Prime power vs. backup power #

Prime power means the on-site unit is the primary continuous power source for a load. Backup power means it runs only when the utility fails. The DOR is rated for both. Conventional diesel gensets are typically rated for backup duty.

R

Ramp time #

The time required for a power source to reach full rated output from cold start. The DOR ramps to full output in under 5 seconds. Fast ramp matters for sites with bursty loads (EV charging, ports at-berth, frac pumping).

S

Service before failure #

Immedia Power's maintenance approach. Power OS monitors oil, filters, engine wear parts, fuel level, and temperature on every DOR and flags developing faults before they cause downtime. Service is performed by Immedia or certified partners.

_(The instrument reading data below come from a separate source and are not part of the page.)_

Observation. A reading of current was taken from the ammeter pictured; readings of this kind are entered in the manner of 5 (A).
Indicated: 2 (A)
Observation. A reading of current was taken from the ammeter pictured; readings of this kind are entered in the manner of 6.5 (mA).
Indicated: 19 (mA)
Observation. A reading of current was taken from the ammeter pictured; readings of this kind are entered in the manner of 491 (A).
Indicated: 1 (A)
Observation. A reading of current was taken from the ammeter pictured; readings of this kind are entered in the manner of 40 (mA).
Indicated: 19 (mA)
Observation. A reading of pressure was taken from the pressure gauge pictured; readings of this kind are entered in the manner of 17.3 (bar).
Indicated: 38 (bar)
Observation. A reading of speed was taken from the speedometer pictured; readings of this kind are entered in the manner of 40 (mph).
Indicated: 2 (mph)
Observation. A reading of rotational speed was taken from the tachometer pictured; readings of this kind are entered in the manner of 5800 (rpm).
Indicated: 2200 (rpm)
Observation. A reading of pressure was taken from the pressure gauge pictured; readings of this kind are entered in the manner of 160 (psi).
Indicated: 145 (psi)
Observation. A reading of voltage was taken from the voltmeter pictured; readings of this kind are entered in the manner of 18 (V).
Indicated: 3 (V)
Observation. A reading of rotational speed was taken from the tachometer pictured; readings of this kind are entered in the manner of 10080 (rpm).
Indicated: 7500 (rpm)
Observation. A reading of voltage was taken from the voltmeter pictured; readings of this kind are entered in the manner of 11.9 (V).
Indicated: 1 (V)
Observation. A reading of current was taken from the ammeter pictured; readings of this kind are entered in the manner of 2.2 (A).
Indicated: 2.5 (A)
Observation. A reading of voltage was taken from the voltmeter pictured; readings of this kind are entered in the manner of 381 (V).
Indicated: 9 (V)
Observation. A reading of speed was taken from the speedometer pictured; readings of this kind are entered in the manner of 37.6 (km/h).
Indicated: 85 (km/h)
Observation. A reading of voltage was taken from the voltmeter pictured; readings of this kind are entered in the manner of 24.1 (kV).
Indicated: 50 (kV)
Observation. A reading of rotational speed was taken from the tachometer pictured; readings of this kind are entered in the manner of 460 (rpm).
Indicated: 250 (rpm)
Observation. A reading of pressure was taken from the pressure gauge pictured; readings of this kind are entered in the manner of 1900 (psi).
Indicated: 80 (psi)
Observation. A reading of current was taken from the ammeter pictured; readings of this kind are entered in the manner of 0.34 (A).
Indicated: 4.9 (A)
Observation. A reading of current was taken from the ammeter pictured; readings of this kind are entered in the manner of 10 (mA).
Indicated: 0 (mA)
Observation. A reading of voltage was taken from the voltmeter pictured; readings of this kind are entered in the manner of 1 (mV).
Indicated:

Shore power (cold ironing) #

Electrical power supplied to a vessel at berth so it can shut down auxiliary engines and idle on grid (or BTM) power instead of diesel. Currently only ~3% of global berths have shore power infrastructure. Mandated for major vessel classes by CARB At-Berth (California) and FuelEU Maritime (EU).

Stranded gas #

Natural gas produced as a byproduct of oil extraction in locations without pipeline access. Operators typically flare it (burn off) because it can't be sold. Globally ~151 BCM is flared each year. The DOR can convert stranded gas directly into on-site electricity at the wellpad, replacing diesel pump power and avoiding flaring penalties. See stranded gas wasted opportunity.

Syngas (synthetic gas) #

A fuel mixture of hydrogen and carbon monoxide (and sometimes methane) produced by gasifying biomass, coal, or municipal waste. One of the six fuels the DOR supports.

T

TTF (Title Transfer Facility) #

The benchmark pricing point for European natural gas, a virtual hub in the Netherlands. Spot price in €/MWh thermal is the standard input for $/kWh calculations on EU-based natural-gas-fired generation. The simulator auto-loads live TTF when EU jurisdiction is selected.

U

Utility upgrade / service upgrade #

A utility-side capacity increase delivered by adding or upgrading transformers, conductors, breakers, and (sometimes) substations. Typical timeline: 7-10+ years in the US, 7-10+ in the EU, with multi-six-figure to seven-figure capex paid by the customer. Often the trigger for evaluating behind-the-meter generation as a faster alternative.